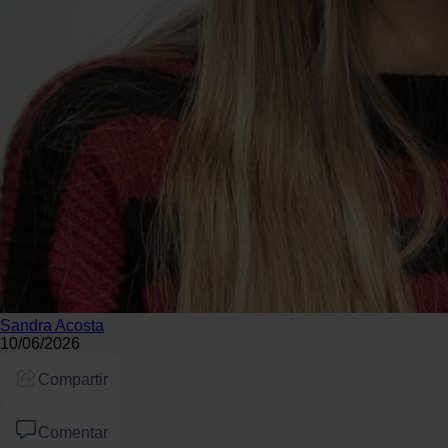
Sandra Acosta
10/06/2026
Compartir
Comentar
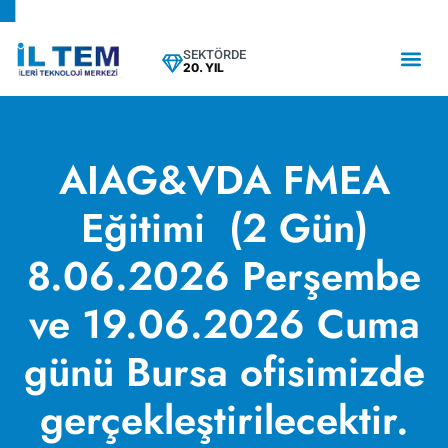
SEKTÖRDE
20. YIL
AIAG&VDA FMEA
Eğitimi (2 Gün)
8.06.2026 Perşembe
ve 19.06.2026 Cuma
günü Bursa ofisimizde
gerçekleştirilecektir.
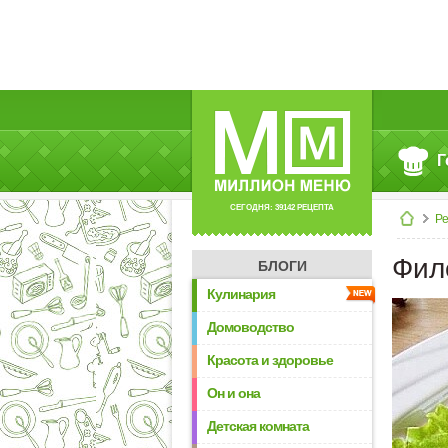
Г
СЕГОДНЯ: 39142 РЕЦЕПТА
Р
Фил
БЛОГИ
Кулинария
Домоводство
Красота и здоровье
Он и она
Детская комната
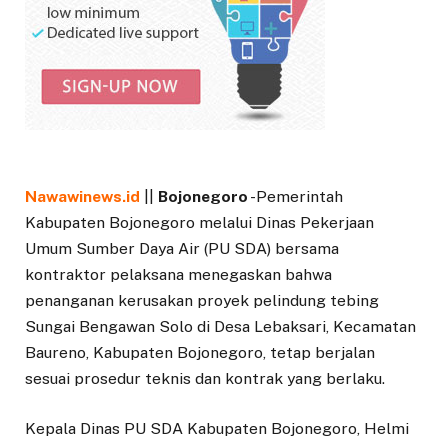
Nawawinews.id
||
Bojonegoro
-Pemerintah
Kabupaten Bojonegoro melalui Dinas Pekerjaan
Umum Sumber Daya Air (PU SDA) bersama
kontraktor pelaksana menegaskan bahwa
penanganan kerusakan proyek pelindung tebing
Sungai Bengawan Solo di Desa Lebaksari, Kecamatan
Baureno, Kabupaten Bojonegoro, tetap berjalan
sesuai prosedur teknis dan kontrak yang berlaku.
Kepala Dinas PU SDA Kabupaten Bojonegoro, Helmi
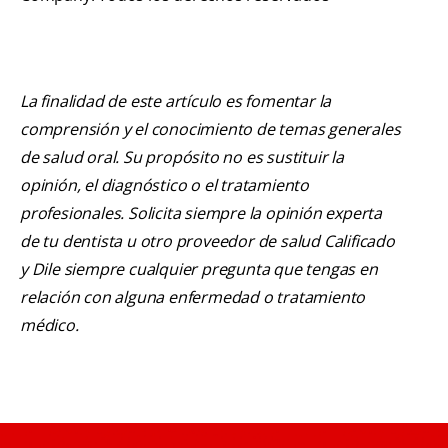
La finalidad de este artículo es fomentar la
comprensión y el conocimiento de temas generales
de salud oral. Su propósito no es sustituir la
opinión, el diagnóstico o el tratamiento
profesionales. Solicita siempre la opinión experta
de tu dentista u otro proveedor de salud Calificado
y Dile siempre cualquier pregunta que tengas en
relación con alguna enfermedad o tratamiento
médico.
...
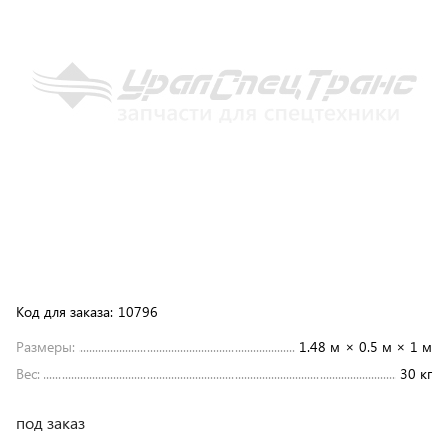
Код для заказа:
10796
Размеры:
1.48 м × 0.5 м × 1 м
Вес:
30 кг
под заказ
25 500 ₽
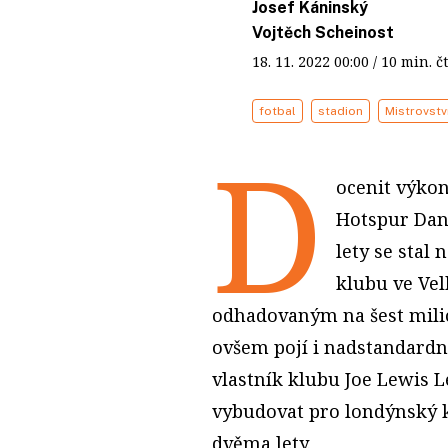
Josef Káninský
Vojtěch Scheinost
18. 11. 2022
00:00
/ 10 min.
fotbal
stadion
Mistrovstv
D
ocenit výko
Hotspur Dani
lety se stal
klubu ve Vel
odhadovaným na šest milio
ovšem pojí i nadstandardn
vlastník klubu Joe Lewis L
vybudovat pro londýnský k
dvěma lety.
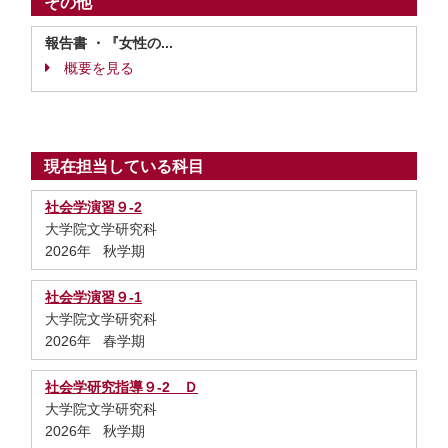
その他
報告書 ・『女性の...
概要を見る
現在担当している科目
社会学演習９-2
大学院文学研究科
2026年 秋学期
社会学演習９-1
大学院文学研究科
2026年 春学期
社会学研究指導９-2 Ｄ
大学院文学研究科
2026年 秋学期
==
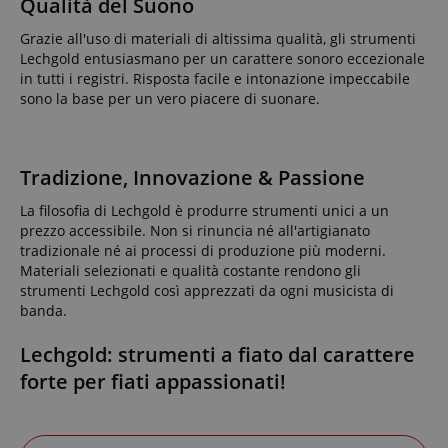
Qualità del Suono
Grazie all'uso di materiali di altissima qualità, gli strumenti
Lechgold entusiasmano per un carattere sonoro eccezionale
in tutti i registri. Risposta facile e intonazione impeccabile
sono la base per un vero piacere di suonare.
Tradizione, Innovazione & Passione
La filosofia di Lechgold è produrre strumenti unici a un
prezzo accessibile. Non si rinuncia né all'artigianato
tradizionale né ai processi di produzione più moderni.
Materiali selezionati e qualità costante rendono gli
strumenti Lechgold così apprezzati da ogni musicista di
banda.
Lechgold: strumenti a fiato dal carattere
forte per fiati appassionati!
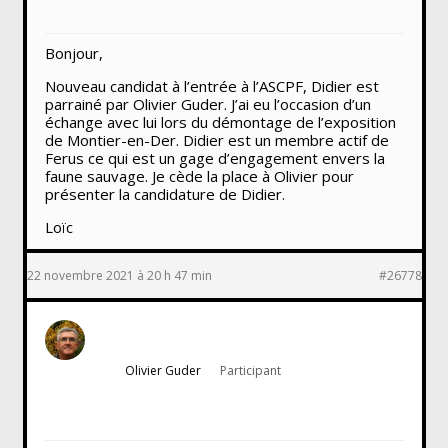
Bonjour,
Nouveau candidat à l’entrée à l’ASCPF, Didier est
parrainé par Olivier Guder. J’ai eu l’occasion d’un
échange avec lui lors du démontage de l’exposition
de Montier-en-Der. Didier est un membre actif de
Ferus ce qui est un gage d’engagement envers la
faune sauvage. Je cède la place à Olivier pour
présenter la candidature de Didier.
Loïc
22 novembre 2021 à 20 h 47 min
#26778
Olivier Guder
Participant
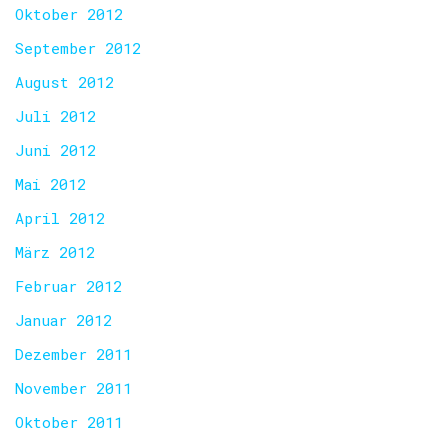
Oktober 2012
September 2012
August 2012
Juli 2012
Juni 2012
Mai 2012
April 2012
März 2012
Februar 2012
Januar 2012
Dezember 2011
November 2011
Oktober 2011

> WHAT THIS TASK INVOLVES
In the entries above, the lines between the one holding "August 2012" and the one holding "Oktober 2011", inclusive, are to be printed exactly as written, and those alone.

> SOLUTION FOR THIS EXERCISE
August 2012
Juli 2012
Juni 2012
Mai 2012
April 2012
März 2012
Februar 2012
Januar 2012
Dezember 2011
November 2011
Oktober 2011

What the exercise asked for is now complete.